Update all the records by changing "smallest" to "lowest" and keeping everything else the same. Leave the pictures out of your answer.

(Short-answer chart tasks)
- Opening Delimiter -

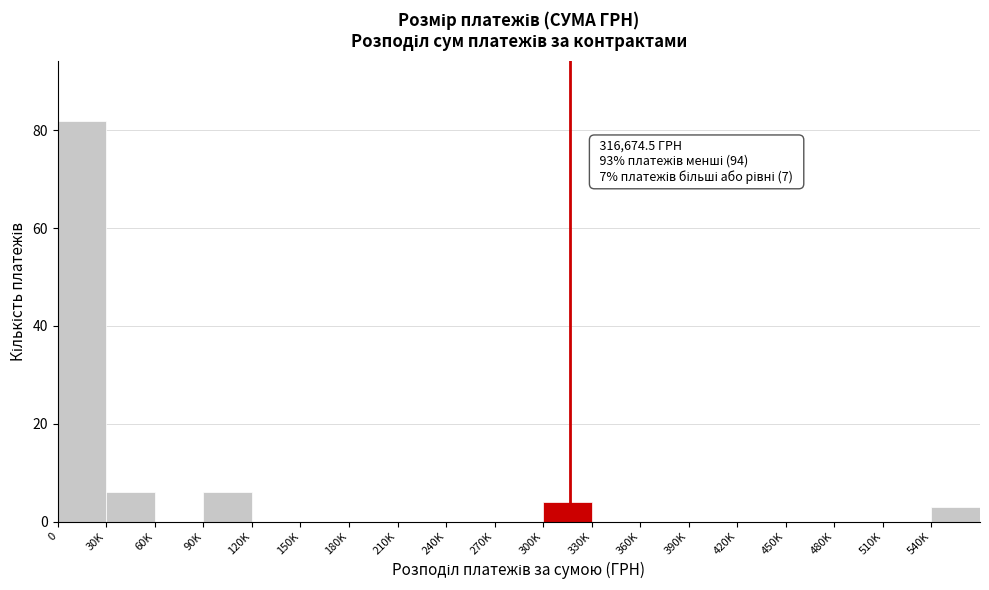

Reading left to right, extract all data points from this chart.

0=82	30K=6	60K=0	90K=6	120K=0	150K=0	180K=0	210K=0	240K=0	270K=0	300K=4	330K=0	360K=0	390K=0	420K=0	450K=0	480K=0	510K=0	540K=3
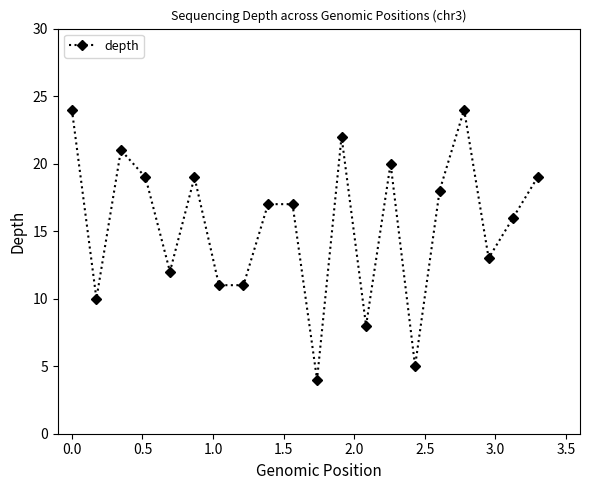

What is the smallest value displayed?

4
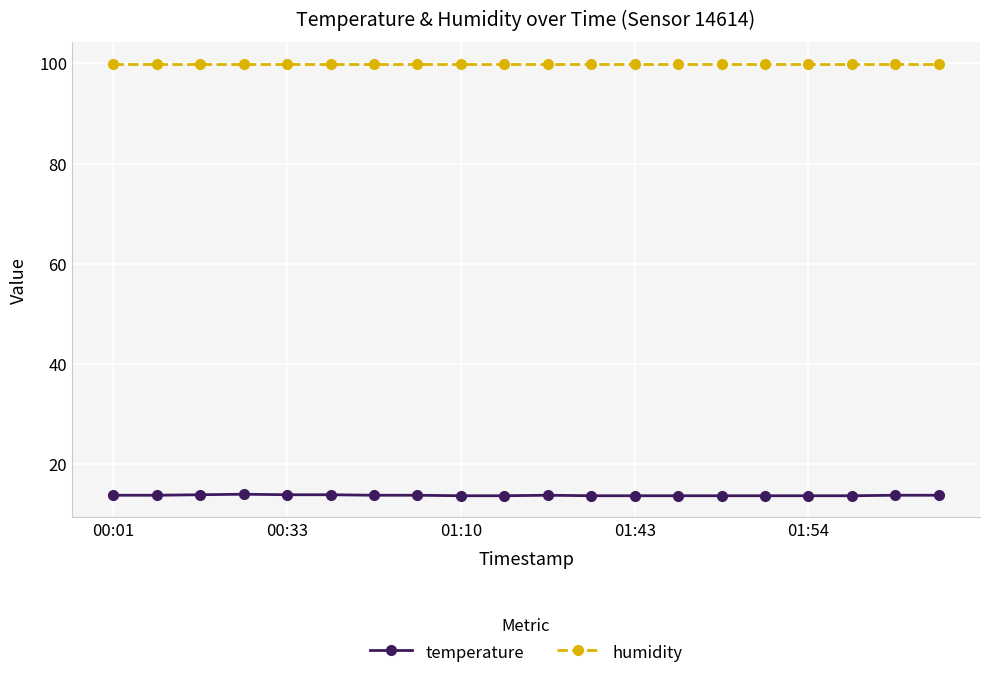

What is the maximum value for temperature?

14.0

- Closing Delimiter -

**Exercise response:**
Reading left to right, extract all data points from this chart.

0=82	30K=6	60K=0	90K=6	120K=0	150K=0	180K=0	210K=0	240K=0	270K=0	300K=4	330K=0	360K=0	390K=0	420K=0	450K=0	480K=0	510K=0	540K=3

What is the lowest value displayed?

4

What is the maximum value for temperature?

14.0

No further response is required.